From Australia to Zambia, thousands of moms across the globe will (hopefully) receive an extra dose of appreciation this weekend as many families kick off their Mother's Day celebrations. The animal kingdom is brimming with examples of doting moms, from the powerfully maternal elephant matriarch that undergoes an eye-watering 22-month gestation period for each calf, or the polar bear mama that has to pack on an extra 400 pounds of baby fat just to ensure that her little darling is well-nourished.

But Mother's Day often whizzes by with no mention of strawberry poison dart frogs or caecilians or any number of lesser-appreciated species that go the extra mile for their babies and rarely get recognition for their efforts. Here's a look at five animal moms that deserve a round of applause this Mother's Day.


A female caecilian guarding her eggs. Image © Davidvraju

When it comes to dedicated mothering, caecilians have got us beat. These tube-like amphibians sacrifice the very skin off their backs (and pretty much everywhere else) to keep their squirming offspring well-fed. When a mama caecilian is taking care of a brood, she grows an extra-thick outer layer of skin that's rich in nutrients and fat.
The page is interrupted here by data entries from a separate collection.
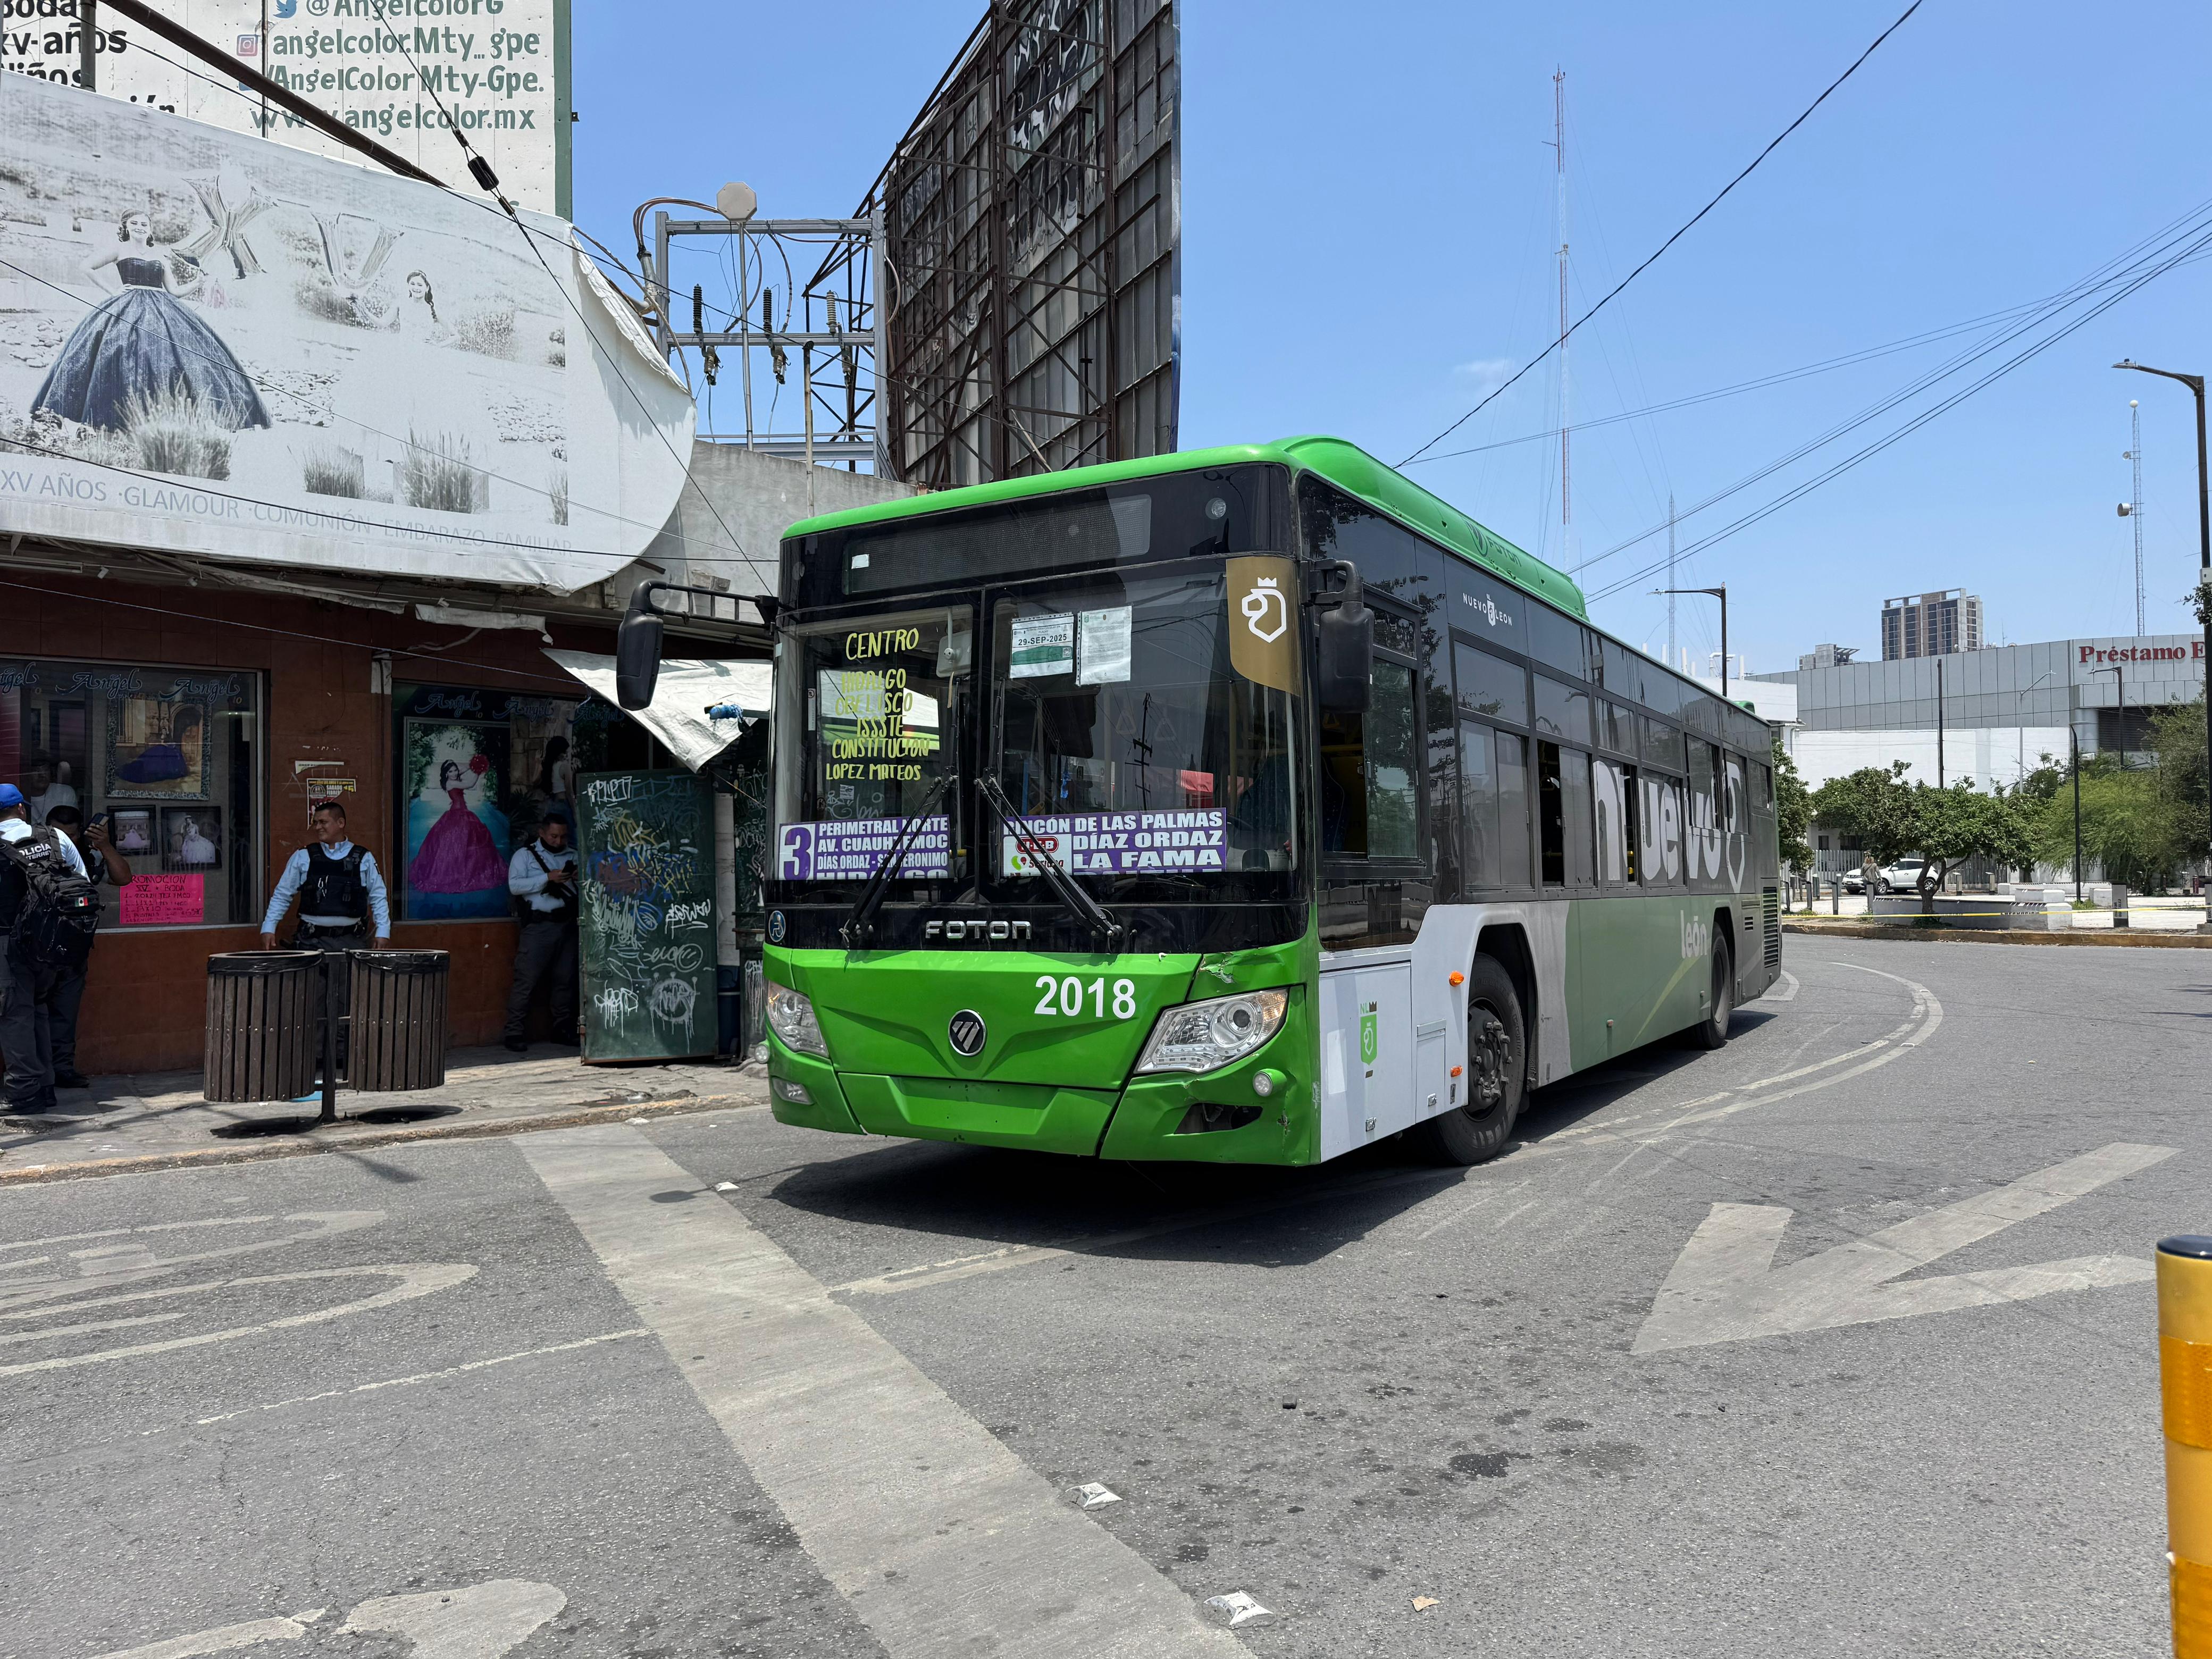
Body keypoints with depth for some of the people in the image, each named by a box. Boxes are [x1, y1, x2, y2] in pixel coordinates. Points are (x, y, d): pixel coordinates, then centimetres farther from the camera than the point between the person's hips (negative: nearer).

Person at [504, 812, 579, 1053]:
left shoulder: (574, 856, 18)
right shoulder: (525, 855, 6)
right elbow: (515, 885, -8)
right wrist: (548, 878, -16)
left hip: (568, 925, 4)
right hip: (538, 926, -4)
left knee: (565, 980, 7)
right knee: (526, 980, -6)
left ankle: (563, 1030, 16)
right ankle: (515, 1033, -2)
Her writhing mass of noodle-like babies use specially adapted teeth to tuck into mom's fat suit, using a "death roll" technique similar to crocodiles to tear off chunks of skin. It's a behaviour called dermatotrophy and caecilian mothers seem to be the only creatures that do it.

But that's just the egg-layers. About three-quarters of caecilian species give birth to live young and they do things a little differently. Their babies develop teeth while they are still foetuses so that the little angels can munch on mum's reproductive organs before birth. And you thought you had a difficult labour ...
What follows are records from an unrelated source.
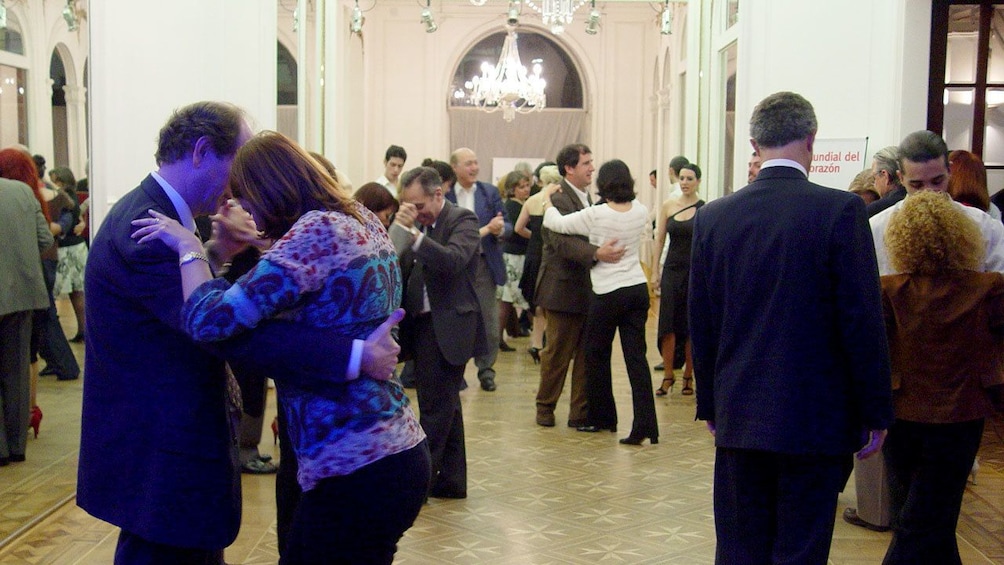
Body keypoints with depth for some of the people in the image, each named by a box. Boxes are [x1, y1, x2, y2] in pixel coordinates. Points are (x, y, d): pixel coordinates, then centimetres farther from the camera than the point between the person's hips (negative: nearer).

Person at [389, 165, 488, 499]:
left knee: (435, 408, -4)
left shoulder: (462, 220, -8)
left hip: (448, 327, -8)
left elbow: (453, 261, -27)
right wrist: (400, 227, -9)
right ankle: (452, 481, 23)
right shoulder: (419, 225, 12)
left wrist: (412, 233, -34)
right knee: (445, 408, 15)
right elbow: (402, 269, 6)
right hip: (422, 325, 8)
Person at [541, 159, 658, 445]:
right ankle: (646, 425, -1)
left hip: (608, 293, -5)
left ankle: (602, 418, 24)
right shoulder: (641, 212, 1)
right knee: (636, 356, 4)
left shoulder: (596, 215, -15)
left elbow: (555, 222, -9)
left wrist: (546, 196, 9)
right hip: (638, 290, 5)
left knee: (597, 355, 13)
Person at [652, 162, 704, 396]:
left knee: (691, 326, 5)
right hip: (672, 270, 2)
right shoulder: (668, 206, 5)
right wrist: (656, 271, 4)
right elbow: (659, 240, 9)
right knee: (667, 324, -1)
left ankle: (688, 376, 16)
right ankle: (668, 376, 7)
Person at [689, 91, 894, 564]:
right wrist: (875, 413, -1)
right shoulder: (840, 210, -10)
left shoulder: (713, 217, 1)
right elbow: (863, 321, -10)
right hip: (816, 419, -3)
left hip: (739, 419, 4)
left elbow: (701, 325, 7)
We tend to assume that all arachnids lay eggs, but scorpions actually give birth to live young. The tiny babies – known adorably as scorplings – are pale in colour and have a soft exoskeleton that leaves them vulnerable to predation. To keep the scorplings safe, a mother scorpion carries her young around on her back like this (apologies to the arachnophobes):

Image: Scorpion Hunter/YouTube

The babies remain on their mother's back until they have moulted and their soft exoskeletons are replaced with a hardier protective casing. Unless, of course, mom gets hungry. In which case, she might just eat the lot of them. Hey, motherhood is tough and nobody's perfect.

Strawberry Poison dart frogs

The strawberry dart frog is one dedicated mother. Image © Marshal Hedin

Strawberry poison dart frogs are not like other amphibians. While most frogs lay thousands of eggs at a time and typically abandon their spawn to fend for themselves, strawberry poison dart frogs lay about six pea-sized eggs and, after papa frog has spent ten days or so protecting the precious cargo (and urinating on them to keep them moist), they hatch into tadpoles.

The proud mom then transports each tiny tadpole to it's very own pool of water, usually in the base of a bromeliad plant leaf. With the youngsters settled into their new homes, their mom spends every day for the next few months travelling to each pool and making sure that her babies have enough to eat. 


Baby alligators are amongst a number of crocodilian species that have their moms to thank for keeping them safe during the early stages of life. Image © Ianaré Sévi

With a sinister grin and cold, dead stare, crocodilians prove that you don't have to look like a loving mom to be one. A study published in 2015 shows that the mothers of many crocodile and alligator species talk to their babies. Using playback from recorded croc calls, researchers learnt that babies in the egg use an umph, umph, umph call to signal to mom and their siblings that they are ready to greet the world. Mother crocs respond by digging up the eggs, picking up the hatchlings in their jaws and carrying them to the safety of the water. But mom's job is not done yet. Until the babies grow large enough to defend themselves, the female will stick around to respond to any distress calls from her brood (with the kind of vigour only a crocodilian mama can muster). As the youngsters grow older their "voices" get deeper and their mother knows to start backing off.

Egyptian geese

Be honest, when was the last time your mom faked an injury to save your life? Egyptian Geese probably do it all the time. In fact, distraction displays have been recorded in a host of bird species (as well as the odd fish and mammal) and it's a nifty trick for keeping predators away from a concealed nest or a brood of vulnerable chicks. Injury-feigning performances are one of the more common forms of distraction in birds. In these displays, birds will hobble away from their nests or areas where their chicks are hiding while quivering their wings to make themselves seem like easy targets for predators. Earlier his year an Egyptian goose in South Africa's Londolozi Private Game Reserve was recorded feigning an injury to draw a hungry otter away from her goslings:

From letting their young chow down on their outer fat layers to hauling their babies around on their backs, moms in the animal kingdom have developed an array of fascinating techniques for safely raising their offspring. But that's not to say that human moms don't also have their work cut out for them. So to all those moms out there – from amphibians to humans – Happy Mother's Day!